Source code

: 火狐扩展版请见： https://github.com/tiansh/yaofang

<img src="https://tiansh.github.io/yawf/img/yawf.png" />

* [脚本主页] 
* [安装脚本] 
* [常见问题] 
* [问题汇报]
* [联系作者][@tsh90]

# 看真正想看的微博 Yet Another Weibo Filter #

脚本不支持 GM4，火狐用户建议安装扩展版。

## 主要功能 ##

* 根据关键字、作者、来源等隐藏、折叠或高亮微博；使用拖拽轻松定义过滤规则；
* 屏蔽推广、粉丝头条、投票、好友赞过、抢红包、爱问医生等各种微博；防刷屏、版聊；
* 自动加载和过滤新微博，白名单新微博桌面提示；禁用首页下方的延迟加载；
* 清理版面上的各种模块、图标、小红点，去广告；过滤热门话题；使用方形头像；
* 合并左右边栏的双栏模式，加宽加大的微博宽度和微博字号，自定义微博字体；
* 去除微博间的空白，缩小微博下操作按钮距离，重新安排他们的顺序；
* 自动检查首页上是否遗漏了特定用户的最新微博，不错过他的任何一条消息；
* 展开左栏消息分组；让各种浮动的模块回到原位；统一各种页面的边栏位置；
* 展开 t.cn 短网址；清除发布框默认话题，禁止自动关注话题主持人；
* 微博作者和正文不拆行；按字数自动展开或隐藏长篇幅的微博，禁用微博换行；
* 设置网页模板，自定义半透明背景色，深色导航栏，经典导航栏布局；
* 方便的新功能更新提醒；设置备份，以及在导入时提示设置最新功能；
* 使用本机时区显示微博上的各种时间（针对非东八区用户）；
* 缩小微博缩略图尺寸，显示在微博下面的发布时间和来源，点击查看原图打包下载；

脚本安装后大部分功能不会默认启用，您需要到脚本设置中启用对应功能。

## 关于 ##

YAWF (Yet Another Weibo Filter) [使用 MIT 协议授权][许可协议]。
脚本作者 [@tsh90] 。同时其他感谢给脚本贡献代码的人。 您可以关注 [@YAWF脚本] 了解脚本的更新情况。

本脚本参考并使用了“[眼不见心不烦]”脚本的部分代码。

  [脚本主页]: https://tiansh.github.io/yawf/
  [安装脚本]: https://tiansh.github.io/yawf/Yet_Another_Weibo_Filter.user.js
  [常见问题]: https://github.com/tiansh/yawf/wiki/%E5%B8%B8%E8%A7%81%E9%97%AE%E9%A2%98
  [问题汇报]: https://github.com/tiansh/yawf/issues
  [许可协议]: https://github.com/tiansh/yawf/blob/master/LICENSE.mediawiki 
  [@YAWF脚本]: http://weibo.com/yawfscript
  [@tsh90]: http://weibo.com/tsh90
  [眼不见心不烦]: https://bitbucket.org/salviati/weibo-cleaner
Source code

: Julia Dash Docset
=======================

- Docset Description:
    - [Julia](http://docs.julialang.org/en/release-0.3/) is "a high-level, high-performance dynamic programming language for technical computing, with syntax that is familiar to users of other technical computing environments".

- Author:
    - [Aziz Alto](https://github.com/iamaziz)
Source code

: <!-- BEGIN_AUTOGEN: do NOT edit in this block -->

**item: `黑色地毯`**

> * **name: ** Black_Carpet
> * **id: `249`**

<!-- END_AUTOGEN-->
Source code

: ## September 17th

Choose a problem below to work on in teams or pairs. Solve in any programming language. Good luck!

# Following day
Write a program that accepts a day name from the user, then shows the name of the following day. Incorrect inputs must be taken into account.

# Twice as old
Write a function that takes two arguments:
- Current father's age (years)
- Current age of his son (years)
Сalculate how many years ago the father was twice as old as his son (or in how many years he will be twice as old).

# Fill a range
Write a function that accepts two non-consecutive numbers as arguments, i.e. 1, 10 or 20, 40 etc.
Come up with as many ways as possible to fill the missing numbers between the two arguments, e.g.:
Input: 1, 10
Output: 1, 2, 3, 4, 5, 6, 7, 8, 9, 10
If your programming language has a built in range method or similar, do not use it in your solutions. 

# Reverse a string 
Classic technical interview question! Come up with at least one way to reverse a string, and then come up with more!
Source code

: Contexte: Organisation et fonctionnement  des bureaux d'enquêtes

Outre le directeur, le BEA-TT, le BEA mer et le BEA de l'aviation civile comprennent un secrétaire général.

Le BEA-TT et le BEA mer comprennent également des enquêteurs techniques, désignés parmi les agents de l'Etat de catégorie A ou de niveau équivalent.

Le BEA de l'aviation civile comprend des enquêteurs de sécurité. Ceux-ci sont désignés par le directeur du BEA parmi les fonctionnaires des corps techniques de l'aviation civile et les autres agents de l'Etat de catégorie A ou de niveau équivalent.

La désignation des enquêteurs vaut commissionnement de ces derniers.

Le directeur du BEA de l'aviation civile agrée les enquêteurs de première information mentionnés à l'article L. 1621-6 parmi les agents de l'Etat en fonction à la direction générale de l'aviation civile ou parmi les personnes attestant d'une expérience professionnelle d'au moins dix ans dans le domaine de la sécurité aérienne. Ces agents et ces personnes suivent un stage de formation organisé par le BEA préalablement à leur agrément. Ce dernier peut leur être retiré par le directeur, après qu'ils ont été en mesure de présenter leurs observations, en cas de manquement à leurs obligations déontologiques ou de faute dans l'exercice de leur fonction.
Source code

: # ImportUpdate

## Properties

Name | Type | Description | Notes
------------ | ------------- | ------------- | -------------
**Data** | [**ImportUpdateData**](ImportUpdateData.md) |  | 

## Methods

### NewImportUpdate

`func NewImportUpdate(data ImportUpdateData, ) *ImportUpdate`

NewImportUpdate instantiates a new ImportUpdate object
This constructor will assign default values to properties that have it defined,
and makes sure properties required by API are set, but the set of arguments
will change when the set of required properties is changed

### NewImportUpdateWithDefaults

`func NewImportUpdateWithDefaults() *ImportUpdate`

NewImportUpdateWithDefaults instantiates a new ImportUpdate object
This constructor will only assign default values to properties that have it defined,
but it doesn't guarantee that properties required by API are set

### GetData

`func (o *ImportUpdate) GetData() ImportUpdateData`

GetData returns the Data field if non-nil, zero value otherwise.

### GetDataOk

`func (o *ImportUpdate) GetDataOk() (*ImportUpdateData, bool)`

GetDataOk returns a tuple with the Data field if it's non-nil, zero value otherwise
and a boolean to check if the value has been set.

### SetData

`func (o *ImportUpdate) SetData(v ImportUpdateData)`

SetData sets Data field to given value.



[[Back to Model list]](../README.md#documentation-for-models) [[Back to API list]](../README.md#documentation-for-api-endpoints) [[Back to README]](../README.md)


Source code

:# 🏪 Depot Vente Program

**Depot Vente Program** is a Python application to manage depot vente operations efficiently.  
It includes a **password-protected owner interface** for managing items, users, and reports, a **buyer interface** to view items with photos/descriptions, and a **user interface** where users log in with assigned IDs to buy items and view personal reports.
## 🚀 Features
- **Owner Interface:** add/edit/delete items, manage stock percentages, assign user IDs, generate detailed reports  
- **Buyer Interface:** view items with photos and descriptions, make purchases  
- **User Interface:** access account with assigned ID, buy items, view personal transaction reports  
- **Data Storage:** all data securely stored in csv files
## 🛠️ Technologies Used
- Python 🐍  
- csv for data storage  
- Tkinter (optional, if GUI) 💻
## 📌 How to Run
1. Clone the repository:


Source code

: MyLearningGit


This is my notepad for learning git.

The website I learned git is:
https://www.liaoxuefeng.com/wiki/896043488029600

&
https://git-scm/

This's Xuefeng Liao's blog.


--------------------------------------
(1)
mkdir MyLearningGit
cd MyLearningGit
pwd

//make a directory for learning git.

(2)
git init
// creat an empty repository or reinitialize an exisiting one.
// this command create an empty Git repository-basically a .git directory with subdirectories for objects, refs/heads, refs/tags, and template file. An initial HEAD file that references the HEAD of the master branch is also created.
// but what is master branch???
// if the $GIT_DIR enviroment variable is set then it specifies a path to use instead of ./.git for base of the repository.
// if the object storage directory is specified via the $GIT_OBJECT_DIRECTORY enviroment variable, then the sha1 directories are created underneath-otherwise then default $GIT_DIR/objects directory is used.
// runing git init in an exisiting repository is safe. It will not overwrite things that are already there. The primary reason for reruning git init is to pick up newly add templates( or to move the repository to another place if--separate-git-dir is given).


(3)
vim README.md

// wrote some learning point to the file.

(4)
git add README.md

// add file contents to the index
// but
#####
● **Work required**: From the entries above, extract every line where the word "programming" appears.

● **Solution to this task**:
    - [Julia](http://docs.julialang.org/en/release-0.3/) is "a high-level, high-performance dynamic programming language for technical computing, with syntax that is familiar to users of other technical computing environments".
Choose a problem below to work on in teams or pairs. Solve in any programming language. Good luck!
If your programming language has a built in range method or similar, do not use it in your solutions. 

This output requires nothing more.